**BLOCO DE TEXTO**

Seguramente este novo Estado, pela natureza das transformações
civilizatórias que estamos assistindo, precisará, cada vez mais de
instituições de produção de ciência, de tecnologia, de educação
e de cultura.
A
Universidade deve então buscar afirmar o seu papel junto à
Sociedade. Para isso precisa, preliminarmente, avaliar-se e eliminar
seu bolsões improdutivos, ociosos, alienados e parasitários. Fazer
um corte radical com o corporativismo que, no fundo, é uma forma de
privatização da universidade.
A
partir disso poderá, então, reforçar sua função de produtora de
conhecimento e sua relação transformadora com a sociedade,
comprometendo-se com a solução dos graves problemas do País e da
sua inserção, não subalterna, nessa nova ordem em formação.

**MATERIAL FORNECIDO**

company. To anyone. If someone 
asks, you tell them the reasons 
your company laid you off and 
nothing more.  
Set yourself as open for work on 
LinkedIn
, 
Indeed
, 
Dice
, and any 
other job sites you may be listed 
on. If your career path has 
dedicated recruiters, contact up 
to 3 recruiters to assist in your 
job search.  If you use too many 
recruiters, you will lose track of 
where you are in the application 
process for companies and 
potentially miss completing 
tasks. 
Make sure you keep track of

**VERIFIQUE SUA COMPREENSÃO**
[1] Segundo o texto sobre o papel da universidade, o que o corporativismo é, no fundo?
[2] Estenda o texto sobre o papel da universidade na sociedade, escrevendo a continuação a partir de sua última frase.

**RESULTADOS DAS TAREFAS**
[1] Uma forma de privatização da universidade.

[2]
E
aí, não se pode, em uma reunião realizada na UNB, deixar de
lembrar o Prof. Darcy Ribeiro em seu discursso de posse como primeiro
Reitor desta Universidade, nos idos de 64, quando ele nos ensinava
que o papel da Universidade era “pensar o Brasil como problema”.
Mais de três décadas depois, radicalizar este compromisso continua
a ser uma tarefa atual para todos nós. E falar desse assunto é
naturalmente falar de extensão universitária, é falar de
conhecimento exercendo uma relação transformadora com a sociedade.
Cumprido
esse desafio, teremos fortalecida a nossa legitimidade na sociedade e
passaremos a tê-la como aliada em nossa luta para afirmar nossa
condição de instituição útil e imprescindível à construção
de um projeto humano mais decente neste ponto do planeta.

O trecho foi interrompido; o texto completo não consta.